» WORK TO DO:
In the excerpt about Ryder's music career, where are most of his new albums released?

» EXTRACTED TEXT:

When he began writing his own songs, Ryder knew he wanted to do music long term.
“I just never dreamed it would take me into my autumn years,” he said. “But it did and I’m grateful.”
Ryder continues to write new songs and record new albums, most of which are released exclusively in Europe, where he has a large following, he said.
“Over there I have free reign of what I do, and (those songs) are released by modest-sized labels that don’t have huge distribution, but do allow me to sustain a career,” he said. “I’m very proud of the material that I have written, produced and sang overseas. While they won’t do much over here, they are important to collectors. And that shows me that I never gave up.”
Still, thanks to a career that has lasted five decades, Ryder sees some of his original fans as well as their children and grandchildren in the audience when he tours stateside.

» DATASET EXCERPTS:
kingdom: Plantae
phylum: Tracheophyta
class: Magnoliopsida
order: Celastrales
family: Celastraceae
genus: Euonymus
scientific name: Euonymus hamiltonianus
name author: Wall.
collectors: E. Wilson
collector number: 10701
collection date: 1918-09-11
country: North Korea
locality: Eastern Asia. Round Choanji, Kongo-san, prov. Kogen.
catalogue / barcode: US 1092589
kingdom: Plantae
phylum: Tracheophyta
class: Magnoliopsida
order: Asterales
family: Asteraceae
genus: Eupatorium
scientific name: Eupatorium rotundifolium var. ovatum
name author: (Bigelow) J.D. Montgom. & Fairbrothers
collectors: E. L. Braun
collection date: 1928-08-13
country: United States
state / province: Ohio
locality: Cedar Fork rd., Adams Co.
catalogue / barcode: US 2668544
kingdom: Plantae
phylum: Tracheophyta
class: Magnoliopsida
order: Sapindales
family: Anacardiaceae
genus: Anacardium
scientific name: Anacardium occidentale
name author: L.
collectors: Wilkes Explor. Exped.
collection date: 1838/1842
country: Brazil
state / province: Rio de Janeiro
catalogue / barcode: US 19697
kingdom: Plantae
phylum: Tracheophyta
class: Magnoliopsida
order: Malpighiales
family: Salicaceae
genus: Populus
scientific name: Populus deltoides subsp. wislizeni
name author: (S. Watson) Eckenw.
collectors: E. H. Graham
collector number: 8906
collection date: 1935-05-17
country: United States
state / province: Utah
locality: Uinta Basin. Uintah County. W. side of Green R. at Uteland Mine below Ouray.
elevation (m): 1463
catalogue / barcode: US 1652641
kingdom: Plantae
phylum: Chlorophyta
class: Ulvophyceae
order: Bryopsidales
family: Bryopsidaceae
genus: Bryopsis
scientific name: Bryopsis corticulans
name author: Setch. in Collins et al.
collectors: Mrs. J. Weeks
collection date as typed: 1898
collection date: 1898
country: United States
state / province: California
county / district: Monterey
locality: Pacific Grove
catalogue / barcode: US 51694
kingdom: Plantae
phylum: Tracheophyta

» EXERCISE ANSWER:
Exclusively in Europe, where he has a large following.